Auch bei der Bäckerei Bignasca aus Lugano – Sonvico (TI) sind unter anderem die Überprüfung und Bewertung eingekaufter Rohstoffe, die Reduzierung von Beständen, die Optimierung von Produktionsprozessen sowie interne Personal-schulungen geplant, um die Kosten im Griff zu behalten. Luca Danesi von der Panetteria-Pasticceria Danesi in Melano (TI) wiederum sucht teilweise neue Lieferanten und versucht Verpackungen zu ersetzen, die massiv teurer geworden sind. Auch die Bäckerei Reinhard, Bolligen (BE), hat verschiedene Massnahmen ergriffen: «Wir analysieren Arbeitsabläufe und verhandeln mit Lieferanten. Im Energiebereich haben wir bereits einige Massnahmen ergriffen. Ein Energieprojekt, das uns in Richtung Selbstversorger führt, ist in Planung», schreibt Inhaber Alexander Reinhard.
«Im Moment bin ich ruhig. Es wird sich zeigen, wie sich alles entwickelt. Ich bleibe zuversichtlich.»
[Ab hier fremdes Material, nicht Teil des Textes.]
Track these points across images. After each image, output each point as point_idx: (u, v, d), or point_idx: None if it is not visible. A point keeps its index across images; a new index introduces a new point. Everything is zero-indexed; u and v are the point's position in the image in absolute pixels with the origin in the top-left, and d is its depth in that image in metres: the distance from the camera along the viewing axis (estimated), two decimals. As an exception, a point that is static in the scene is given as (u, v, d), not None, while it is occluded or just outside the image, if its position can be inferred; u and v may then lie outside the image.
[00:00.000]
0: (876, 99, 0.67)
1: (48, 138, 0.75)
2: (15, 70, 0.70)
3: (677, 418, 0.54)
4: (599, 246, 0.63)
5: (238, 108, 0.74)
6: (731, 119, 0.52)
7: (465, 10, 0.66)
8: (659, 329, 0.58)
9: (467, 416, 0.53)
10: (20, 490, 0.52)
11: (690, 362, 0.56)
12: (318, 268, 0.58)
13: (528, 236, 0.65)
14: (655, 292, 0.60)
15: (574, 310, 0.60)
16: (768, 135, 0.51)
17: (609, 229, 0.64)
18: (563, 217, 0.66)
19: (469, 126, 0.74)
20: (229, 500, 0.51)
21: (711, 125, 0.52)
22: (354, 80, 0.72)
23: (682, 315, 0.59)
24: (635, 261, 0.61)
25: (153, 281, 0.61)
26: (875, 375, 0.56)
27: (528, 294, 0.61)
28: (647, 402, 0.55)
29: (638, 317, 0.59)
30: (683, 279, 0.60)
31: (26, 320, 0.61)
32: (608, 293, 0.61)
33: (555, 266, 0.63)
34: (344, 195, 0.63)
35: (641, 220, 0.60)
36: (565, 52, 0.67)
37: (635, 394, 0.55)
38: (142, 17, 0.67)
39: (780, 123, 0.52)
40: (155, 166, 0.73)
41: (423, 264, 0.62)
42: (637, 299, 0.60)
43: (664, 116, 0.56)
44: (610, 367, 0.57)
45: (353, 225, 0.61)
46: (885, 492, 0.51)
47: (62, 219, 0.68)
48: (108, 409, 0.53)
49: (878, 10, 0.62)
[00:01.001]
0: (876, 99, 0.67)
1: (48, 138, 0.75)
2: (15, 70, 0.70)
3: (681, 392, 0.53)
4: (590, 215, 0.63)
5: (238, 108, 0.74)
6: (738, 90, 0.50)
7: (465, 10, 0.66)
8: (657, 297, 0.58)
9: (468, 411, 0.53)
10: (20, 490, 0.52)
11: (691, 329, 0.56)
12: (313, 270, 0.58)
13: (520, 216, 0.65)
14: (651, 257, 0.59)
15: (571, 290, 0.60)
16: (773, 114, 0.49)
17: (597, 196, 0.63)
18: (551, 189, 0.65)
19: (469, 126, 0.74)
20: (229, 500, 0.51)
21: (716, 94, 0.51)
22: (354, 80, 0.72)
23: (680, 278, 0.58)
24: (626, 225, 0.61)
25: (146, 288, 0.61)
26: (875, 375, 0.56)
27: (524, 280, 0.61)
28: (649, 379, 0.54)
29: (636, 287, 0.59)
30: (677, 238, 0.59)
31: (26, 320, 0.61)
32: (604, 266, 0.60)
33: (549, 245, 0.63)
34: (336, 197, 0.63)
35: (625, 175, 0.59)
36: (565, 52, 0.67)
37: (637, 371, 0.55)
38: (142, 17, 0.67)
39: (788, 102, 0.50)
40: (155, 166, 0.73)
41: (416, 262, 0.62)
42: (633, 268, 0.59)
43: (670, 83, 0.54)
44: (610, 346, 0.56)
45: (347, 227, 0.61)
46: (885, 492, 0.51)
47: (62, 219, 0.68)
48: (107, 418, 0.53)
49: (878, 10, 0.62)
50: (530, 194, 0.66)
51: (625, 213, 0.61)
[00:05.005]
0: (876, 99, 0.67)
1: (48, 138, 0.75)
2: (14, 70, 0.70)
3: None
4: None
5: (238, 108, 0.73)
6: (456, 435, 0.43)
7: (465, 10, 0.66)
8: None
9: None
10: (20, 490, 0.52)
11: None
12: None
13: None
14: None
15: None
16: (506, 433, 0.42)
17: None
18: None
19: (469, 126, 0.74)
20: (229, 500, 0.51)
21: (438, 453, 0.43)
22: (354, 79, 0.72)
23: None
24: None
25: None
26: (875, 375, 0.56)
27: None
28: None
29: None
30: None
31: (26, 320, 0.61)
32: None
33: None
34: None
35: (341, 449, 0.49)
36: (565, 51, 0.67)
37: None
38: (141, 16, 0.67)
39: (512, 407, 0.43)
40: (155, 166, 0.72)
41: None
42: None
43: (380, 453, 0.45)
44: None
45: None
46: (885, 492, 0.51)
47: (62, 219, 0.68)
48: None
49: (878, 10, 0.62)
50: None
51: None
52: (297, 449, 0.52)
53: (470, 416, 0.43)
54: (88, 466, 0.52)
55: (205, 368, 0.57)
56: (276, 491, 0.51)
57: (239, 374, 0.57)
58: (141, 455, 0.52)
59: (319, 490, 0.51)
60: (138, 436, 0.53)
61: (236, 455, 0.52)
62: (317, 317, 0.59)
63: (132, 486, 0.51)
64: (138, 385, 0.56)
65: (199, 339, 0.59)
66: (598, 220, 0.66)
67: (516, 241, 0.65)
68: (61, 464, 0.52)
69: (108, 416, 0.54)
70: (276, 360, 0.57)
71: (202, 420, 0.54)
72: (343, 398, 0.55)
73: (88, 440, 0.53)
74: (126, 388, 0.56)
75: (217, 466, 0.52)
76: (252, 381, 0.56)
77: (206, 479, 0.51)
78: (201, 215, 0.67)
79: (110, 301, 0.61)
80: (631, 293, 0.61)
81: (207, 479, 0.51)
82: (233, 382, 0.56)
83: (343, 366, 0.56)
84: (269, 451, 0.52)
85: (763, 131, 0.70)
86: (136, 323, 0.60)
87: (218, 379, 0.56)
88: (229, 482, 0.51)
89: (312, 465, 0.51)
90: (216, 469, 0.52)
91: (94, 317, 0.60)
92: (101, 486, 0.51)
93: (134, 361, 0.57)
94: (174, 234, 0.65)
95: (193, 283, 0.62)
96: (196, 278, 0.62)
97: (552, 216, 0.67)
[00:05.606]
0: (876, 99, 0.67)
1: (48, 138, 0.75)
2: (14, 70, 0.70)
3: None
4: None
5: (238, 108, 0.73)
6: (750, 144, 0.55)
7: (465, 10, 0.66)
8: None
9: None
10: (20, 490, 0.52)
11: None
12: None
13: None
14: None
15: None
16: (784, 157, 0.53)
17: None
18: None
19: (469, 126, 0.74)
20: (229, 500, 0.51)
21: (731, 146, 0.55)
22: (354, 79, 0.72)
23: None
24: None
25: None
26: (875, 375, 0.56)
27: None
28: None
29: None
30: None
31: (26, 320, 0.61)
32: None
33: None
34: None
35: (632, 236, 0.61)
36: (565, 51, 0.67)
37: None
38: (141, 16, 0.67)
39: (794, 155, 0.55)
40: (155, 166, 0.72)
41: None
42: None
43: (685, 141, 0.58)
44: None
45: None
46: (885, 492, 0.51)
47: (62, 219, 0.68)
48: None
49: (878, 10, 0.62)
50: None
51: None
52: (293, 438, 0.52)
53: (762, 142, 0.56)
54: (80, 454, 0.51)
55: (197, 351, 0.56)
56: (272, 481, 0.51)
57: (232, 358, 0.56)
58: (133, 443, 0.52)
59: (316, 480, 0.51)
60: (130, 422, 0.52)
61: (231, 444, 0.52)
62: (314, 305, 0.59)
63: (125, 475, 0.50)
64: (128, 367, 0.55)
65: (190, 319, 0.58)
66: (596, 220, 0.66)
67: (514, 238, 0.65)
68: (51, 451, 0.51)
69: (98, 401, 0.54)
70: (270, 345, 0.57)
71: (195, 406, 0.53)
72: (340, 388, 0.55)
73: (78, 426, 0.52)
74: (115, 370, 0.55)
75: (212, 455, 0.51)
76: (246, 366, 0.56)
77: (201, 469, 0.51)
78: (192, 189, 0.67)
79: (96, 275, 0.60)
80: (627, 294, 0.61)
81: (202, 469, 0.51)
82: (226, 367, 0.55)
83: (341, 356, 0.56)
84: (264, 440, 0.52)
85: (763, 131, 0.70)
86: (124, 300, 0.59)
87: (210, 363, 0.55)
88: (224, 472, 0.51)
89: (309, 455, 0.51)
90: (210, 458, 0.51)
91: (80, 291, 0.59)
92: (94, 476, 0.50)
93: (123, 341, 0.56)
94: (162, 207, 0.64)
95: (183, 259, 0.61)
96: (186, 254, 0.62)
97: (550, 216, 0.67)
Walter Fuchs-Kuchen, Bäckerei Fürst, Bern
Ungewissheit, aber auch Optimismus
Generell lässt sich sagen, dass die steigenden Kosten bezüglich Rohstoffe, Energie, Mieten etc. in der Branche für Ungewissheit sorgen und auch Zukunftsängste auslösen. Dem gegenüber stellen manche der Befragten jedoch auch fest, dass sich der Zusammenhalt in der Belegschaft und in der Betriebsführung verstärkt. So schreibt zum Beispiel Urs Lichtensteiger von der gleichnamigen Bäckerei, dass die Stimmung «nervös, angespannt und nicht planbar» sei, gleichzeitig aber ein «unglaublich guter Zusammenhalt im Unternehmen» herrsche und «die Führung ihre Verantwortung übernimmt».
Recht viele Inhaberinnen sehen trotz der zahlreichen Herausforderungen positiv in die Zukunft. So zum Beispiel Alexander Reinhard von der Bäckerei Reinhard in Bolligen: «Wir sind positiv gestimmt, stehen aber vor einigen Herausforderungen – insbesondere auch auf der Kostenseite.» Auch Walter Fuchs-Kuchen von der Bäckerei Fürst in Bern zeigt sich optimistisch: «Im Moment bin ich ruhig. Es wird sich zeigen, wie sich alles entwickelt. Ich bleibe zuversichtlich.»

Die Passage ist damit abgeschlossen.